Farhan Khan

Posted on Oct 2

Core Concepts of Kafka

#architecture #beginners #dataengineering

1. Introduction

Apache Kafka is a distributed event streaming platform. It’s designed to handle large volumes of real-time data, enabling applications to publish, subscribe to, store, and process streams of events (messages). Think of it as a central nervous system for data in modern systems.

2. Core Concepts

Producer

A Producer is a client application that writes data into Kafka. It creates messages, prepares them for sending, and delivers them to Kafka brokers. Most of its responsibilities can be configured based on reliability, latency, and throughput requirements.

Send messages to Kafka brokers.
Create messages as ProducerRecord objects (with topic, key, value, etc.).
Serialize keys and values into bytes.
Select partition (either user-specified or chosen by the partitioner).
Batch messages together for efficiency.
Handle retries if a send fails.
Receive acknowledgments from the broker (success or error).
Return metadata (topic, partition, offset) when a message is successfully written.

Consumer

A consumer reads messages from Kafka topics. If one consumer alone can’t keep up with the incoming data, Kafka lets you add more consumers in the form of a consumer group.

Within a consumer group, the topic’s partitions are split among the consumers:

If the group has one consumer, it reads from all partitions.
If there are as many consumers as partitions, each consumer gets one partition.
If there are more consumers than partitions, the extras stay idle.

This is how Kafka scales consumption — by letting multiple consumers share the load across partitions. It’s also why topics are often created with multiple partitions, so more consumers can be added later if traffic grows.

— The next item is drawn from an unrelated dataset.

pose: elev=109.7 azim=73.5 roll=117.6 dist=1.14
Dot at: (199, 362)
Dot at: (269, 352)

When multiple applications need the same data, each application should have its own consumer group. That way, each group gets a full copy of all the messages in the topic, independent of other groups.

Partition

A partition in Kafka is a way of splitting a topic into smaller parts so messages can be stored and processed in parallel. When producing messages, you create a ProducerRecord with a topic, a value, and optionally a key. The key is important because, by default, Kafka will hash the key so that all messages with the same key always go to the same partition. This ensures ordering — for example, all transactions of a single bank account can be kept in sequence. If you don’t provide a key, Kafka uses a round-robin (or “sticky round-robin” in newer versions) to spread messages evenly across partitions. In some cases, the default isn’t enough, so you can implement custom partitioning — for example, sending all records for a very large customer to a dedicated partition to avoid overloading one partition. The main advantage of partitions is that they let Kafka scale: data is distributed across brokers for higher throughput, while still keeping strict ordering for messages that share the same key.

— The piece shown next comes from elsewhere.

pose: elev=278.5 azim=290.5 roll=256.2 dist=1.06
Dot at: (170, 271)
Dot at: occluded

For example, imagine a topic called CustomerOrders that has 4 partitions. If a producer sends a ProducerRecord("CustomerOrders", "Alice", "Order123"), Kafka will hash the key "Alice" and always send her orders to the same partition. Another customer, "Bob", might be mapped to a different partition, and if a record is sent without a key, Kafka will assign it round-robin across the available partitions. This way, the topic can handle thousands of customers at once by spreading the load across partitions, while still keeping each customer’s orders in order.

3. Configuration

Configuring Producer

Following are some important properties to configure Producer

bootstrap.servers
This is a list of broker addresses (host:port) that the producer uses to connect to Kafka for the first time. You don’t need to list all brokers — the producer will discover the rest. It’s best to list at least two, so if one broker is down, the producer can still connect.

key.serializer
This setting tells the producer how to turn the record key into bytes, because Kafka only understands byte arrays. For example, StringSerializer converts a String into bytes, and IntegerSerializer converts an Integer into bytes. Kafka already includes serializers for many common types, so in most cases you don’t need to write your own. The setting is required even if you don’t plan to use keys, but in that case you can use the VoidSerializer.

value.serializer
The same way you set key.serializer to a name of a class that will serialize the message key object to a byte array, you set value.serializer to a class that will serialize the message value object.

acks
The acks setting decides how many brokers must confirm a message before the producer considers it successfully sent. This affects both reliability and speed.

acks=0
The producer doesn’t wait for any reply. Messages can be lost, but sending is very fast.

acks=1
The producer gets confirmation once the leader broker has the message. Safer than 0, but messages can still be lost if the leader crashes before replication.

acks=all
The producer waits until all in-sync replicas (ISR) have the message. Safest option, since the data survives broker crashes, but it’s also the slowest. But how many replicas must be “in-sync” is controlled by min.insync.replicas (a broker or topic-level setting). If min.insync.replicas=2, then at least 2 replicas (leader + 1 follower) must acknowledge the message before it is considered successful.

retries
The retries setting controls how many times the producer will try again if sending a message fails due to a temporary error (like no leader for a partition). The wait time between retries is set by retry.backoff.ms (default 100 ms).
Retries can cause out-of-order messages, because later messages may succeed while earlier ones are still retrying. To avoid this, set max.in.flight.requests.per.connection=1, but this lowers throughput.
With idempotence enabled (enable.idempotence=true) makes sure retries don’t create duplicate messages. Without it, a lost acknowledgment can cause the producer to resend the same record, and the broker will store it twice. With idempotence on, Kafka detects duplicates and only keeps one copy.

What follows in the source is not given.